Ding Repair ends up with a smooth lump? How to flat?

This reminds me of something that happened many years ago at Jim Phillips' world-famous Magnolia Street factory. Jim had a new guy come in looking for a job. JKP gave the guy a board (not a paying customer's board, mind you) with one rail ding and said ''fix it''. The new guy ''fixed'', but sanded through on each side of repair trying to ''smooth''. So he ''fixed'' those two sandthroughs, and then promptly sanded through on each side of those. The rest of us that worked there thought this was great entertainment. This continues until the whole rail was one big repair, no shit...

The best part is that the guy stuck with it and actually became a good sander, went on to work for one of the ''bigs'', and sanded 10s of thousands of boards. So the moral of the story is that practice pays off.
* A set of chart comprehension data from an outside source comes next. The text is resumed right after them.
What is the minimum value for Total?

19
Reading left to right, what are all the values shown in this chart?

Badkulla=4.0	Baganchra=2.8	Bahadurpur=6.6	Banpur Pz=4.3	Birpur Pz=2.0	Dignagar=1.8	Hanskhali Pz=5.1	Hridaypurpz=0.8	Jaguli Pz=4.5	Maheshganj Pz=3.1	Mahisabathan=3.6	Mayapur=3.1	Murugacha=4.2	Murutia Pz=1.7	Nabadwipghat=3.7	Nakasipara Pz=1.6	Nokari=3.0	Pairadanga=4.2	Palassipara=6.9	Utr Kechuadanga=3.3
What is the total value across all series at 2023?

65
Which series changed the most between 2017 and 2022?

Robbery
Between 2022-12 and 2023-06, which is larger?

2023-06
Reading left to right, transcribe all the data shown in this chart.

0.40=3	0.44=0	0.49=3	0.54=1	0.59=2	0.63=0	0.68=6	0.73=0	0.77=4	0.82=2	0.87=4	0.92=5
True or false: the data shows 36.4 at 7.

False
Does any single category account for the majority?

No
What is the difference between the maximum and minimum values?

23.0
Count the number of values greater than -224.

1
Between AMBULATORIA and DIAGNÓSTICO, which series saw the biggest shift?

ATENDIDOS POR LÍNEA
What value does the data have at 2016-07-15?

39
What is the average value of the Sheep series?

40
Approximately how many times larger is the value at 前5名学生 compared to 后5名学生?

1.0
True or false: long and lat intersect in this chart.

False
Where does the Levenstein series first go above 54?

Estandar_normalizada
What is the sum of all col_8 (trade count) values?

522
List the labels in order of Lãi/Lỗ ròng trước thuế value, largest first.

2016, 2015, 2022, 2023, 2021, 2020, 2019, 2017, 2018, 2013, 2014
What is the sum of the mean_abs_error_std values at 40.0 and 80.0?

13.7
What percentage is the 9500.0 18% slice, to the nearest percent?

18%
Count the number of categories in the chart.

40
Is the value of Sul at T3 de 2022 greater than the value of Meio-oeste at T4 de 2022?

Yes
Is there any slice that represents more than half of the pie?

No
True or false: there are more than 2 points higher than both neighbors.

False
haha Didn’t pass the thumbnail test huh? Wish I could’ve seen that.

 

For Grace1: If you can easily push your thumbnail through the glass outside the ding area, you sanded away all the cloth while smoothing it out and have nothing but a thin layer of resin covering the foam. (Applies mostly to shortboards)

 

About 15 years back, I picked up an 11 foot Denis Adres the had a ding patch that I have often copied.  It had been taped off, sanded, taped off again, hot coated , and was done .  There was a slight edge all the way around, but it looked clean and intentional.

Some people will fix it and sand it flat, then paint a layer of resin over the sanded area to seal it.

 

 

I’ve got a friend who collects and rides longboards from the 60’s. I actually see the type of repair you are talking about ALOT on these boards. They generally look like older repairs but not from the boards period.